University tuition is free in Scotland while students in England pay up to £9250 a year while those in Wales pay up to £9000.

The SNP’s education spokesperson Carol Monaghan said that this showed “no one can trust a word Keir Starmer says”.

“The Labour Party is looking more and more like a Tory tribute band as Keir Starmer lurches them even further to the right by ditching another one of his key election pledges.

“Pro-Brexit Labour do not want to re-joining the European Union, no matter the economic consequences to Scotland.”

She also accused Starmer of already ditching his pledge to tax the highest earners in society and that he was “writing a manifesto straight from the Tory playbook”.

Monaghan also underlined the SNP’s continued commitment to providing free tuition to those across Scotland.

Pete Wishart echoed his colleague’s thoughts on Twitter, saying there is nothing about Labour “that distinguishes them from the Tories”.
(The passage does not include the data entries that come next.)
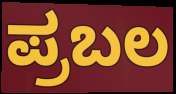
ಪ್ರಬಲ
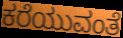
ಕರೆಯುವಂತೆ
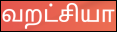
வறட்சியா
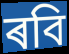
ৰবি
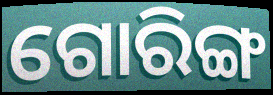
ଗୋରିଙ୍ଗ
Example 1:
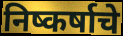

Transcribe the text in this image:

निष्कर्षाचे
Many took to social media to criticise the Labour leader. The SNP’s policy development convener Toni Giugliano told The National: “Another flagship Labour policy in the bin. Starmer and Sunak should consider a merger.
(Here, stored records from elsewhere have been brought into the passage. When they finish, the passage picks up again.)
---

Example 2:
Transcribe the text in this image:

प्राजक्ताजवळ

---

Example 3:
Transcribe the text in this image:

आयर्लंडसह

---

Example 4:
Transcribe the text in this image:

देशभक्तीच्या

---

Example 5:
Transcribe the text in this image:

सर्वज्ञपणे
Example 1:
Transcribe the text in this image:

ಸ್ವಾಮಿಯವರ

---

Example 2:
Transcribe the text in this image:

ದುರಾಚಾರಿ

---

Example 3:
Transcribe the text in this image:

“Labour are moving so far to the right they are indistinguishable from the Tories. But there’s also a question of integrity for Starmer – who is flip-flopping on every issue under the sun. 
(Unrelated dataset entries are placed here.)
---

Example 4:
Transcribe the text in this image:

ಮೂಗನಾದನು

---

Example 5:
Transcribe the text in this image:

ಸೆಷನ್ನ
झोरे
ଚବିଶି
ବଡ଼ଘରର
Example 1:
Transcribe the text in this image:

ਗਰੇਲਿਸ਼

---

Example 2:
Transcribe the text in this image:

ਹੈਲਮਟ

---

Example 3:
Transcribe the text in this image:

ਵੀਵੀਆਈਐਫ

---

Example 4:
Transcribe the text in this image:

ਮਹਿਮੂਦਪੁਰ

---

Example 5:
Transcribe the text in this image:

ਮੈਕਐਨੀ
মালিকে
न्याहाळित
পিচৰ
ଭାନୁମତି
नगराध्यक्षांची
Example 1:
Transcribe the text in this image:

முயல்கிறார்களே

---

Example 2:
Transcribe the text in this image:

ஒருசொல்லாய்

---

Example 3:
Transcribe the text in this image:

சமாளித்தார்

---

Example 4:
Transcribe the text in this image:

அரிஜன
“Labour can’t even commit to delivering the public services we’ve enjoyed in Scotland for years – like free tuition. 

“It’s clear that only the SNP is standing firm on progressive policies – and only the SNP can be trusted to deliver them.”

The Alba Party’s general secretary Christopher McEleny said the news was proof that the next General Election is a choice between “actual Tories” and “pretend Tories”.

The Conservative Party also hit out at Starmer with party chairman Greg Hands saying: “Everyone is getting back to work after the Bank Holiday weekend and Sir Keir is back to what he does best – flip flopping on a major issue.”